Reputation: 913
Basically the title; is there any equivalent tokeras.preprocessing.text.Tokenizer
in Pytorch? I have yet to find any that gives all the utilities without handcrafting things.
Upvotes: 5
Views: 5678
Reputation: 3109
I find Torchtext more difficult to use for simple things. PyTorch-NLP can do this in a more straightforward way:
from torchnlp.encoders.text import StaticTokenizerEncoder, stack_and_pad_tensors, pad_tensor
loaded_data = ["now this ain't funny", "so don't you dare laugh"]
encoder = StaticTokenizerEncoder(loaded_data, tokenize=lambda s: s.split())
encoded_data = [encoder.encode(example) for example in loaded_data]
print(encoded_data)
[tensor([5, 6, 7, 8]), tensor([ 9, 10, 11, 12, 13])]
encoded_data = [pad_tensor(x, length=10) for x in encoded_data]
print(stack_and_pad_tensors(encoded_data))
# alternatively, use encoder.batch_encode()
BatchedSequences(tensor=tensor([[ 5, 6, 7, 8, 0, 0, 0, 0, 0, 0], [ 9, 10, 11, 12, 13, 0, 0, 0, 0, 0]]), lengths=tensor([10, 10]))

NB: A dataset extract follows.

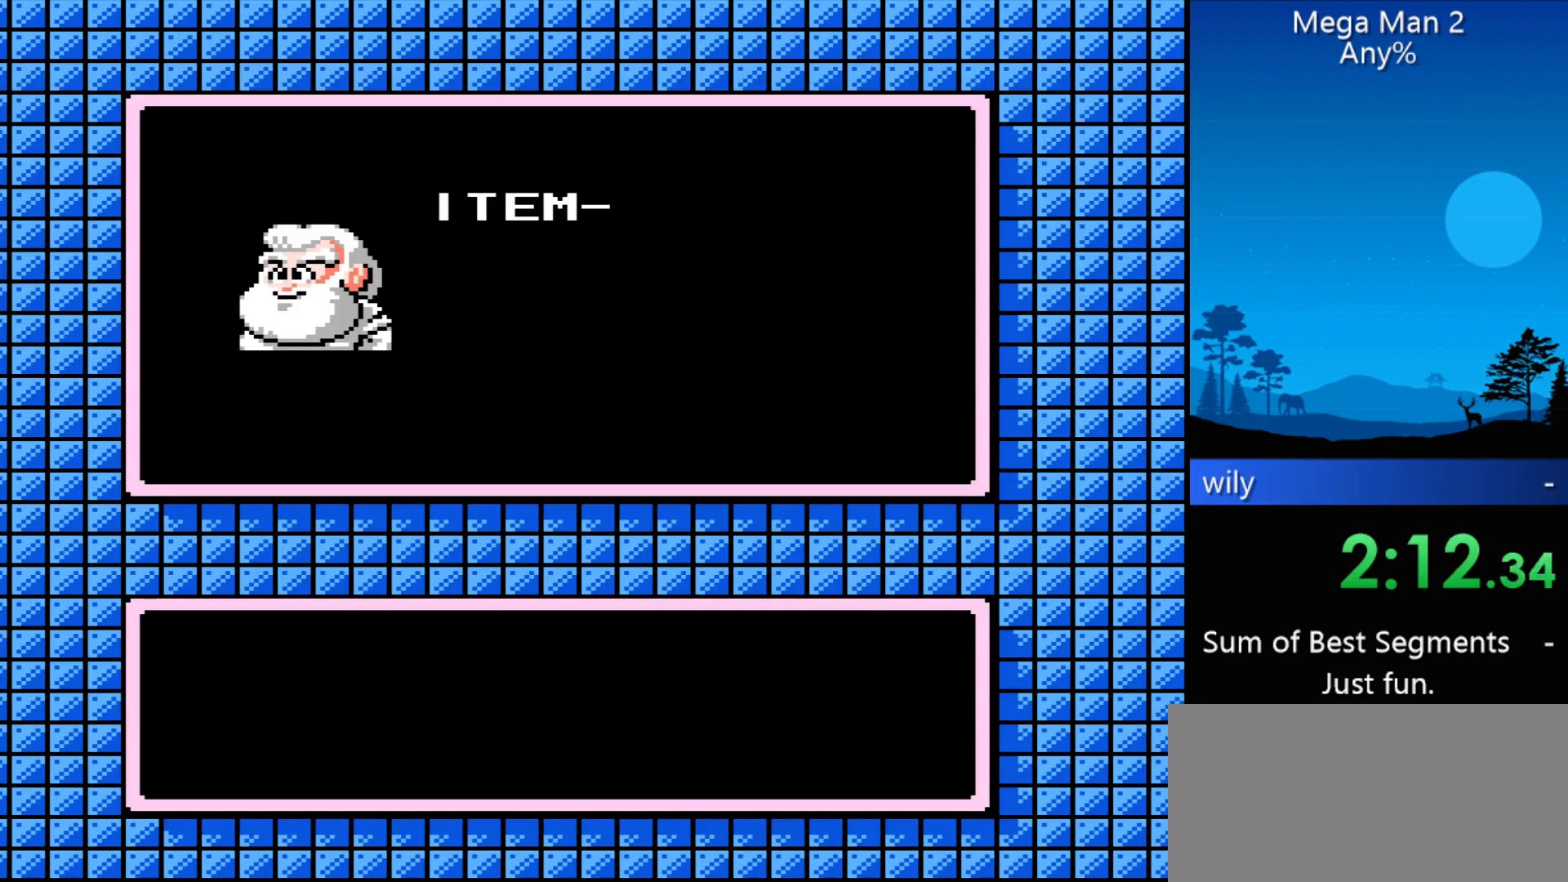
{"buttons": ["B"], "events": [[33, "B", "up"], [67, "DPAD_RIGHT", "down"], [233, "DPAD_RIGHT", "up"], [267, "B", "down"], [300, "B", "up"], [300, "DPAD_RIGHT", "down"], [400, "B", "down"], [400, "DPAD_RIGHT", "up"]]}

It comes with other types of encoders, such as spaCy's tokenizer, subword encoder, etc.
Upvotes: 4
Reputation: 11213
PyTorch itself does not provide a function like this, you either need to it manually (which should be easy: use a tokenizer of your choice and do a dictionary lookup for the indices).
Alternatively, you can use Torchtext, which provides basic abstraction from text processing. All you need to do is create a Field
object. You can use string.split
, SpaCy or custom function for tokenization. You can provide a vocabulary or create it directly from data. Then you just call the process
method which tokenizes text and does the vocabulary lookup.
If you want something more complex, you might consider using also AllenNLP. In AllenNLP, you do separately the tokenization and the vocabulary lookup.
Upvotes: 2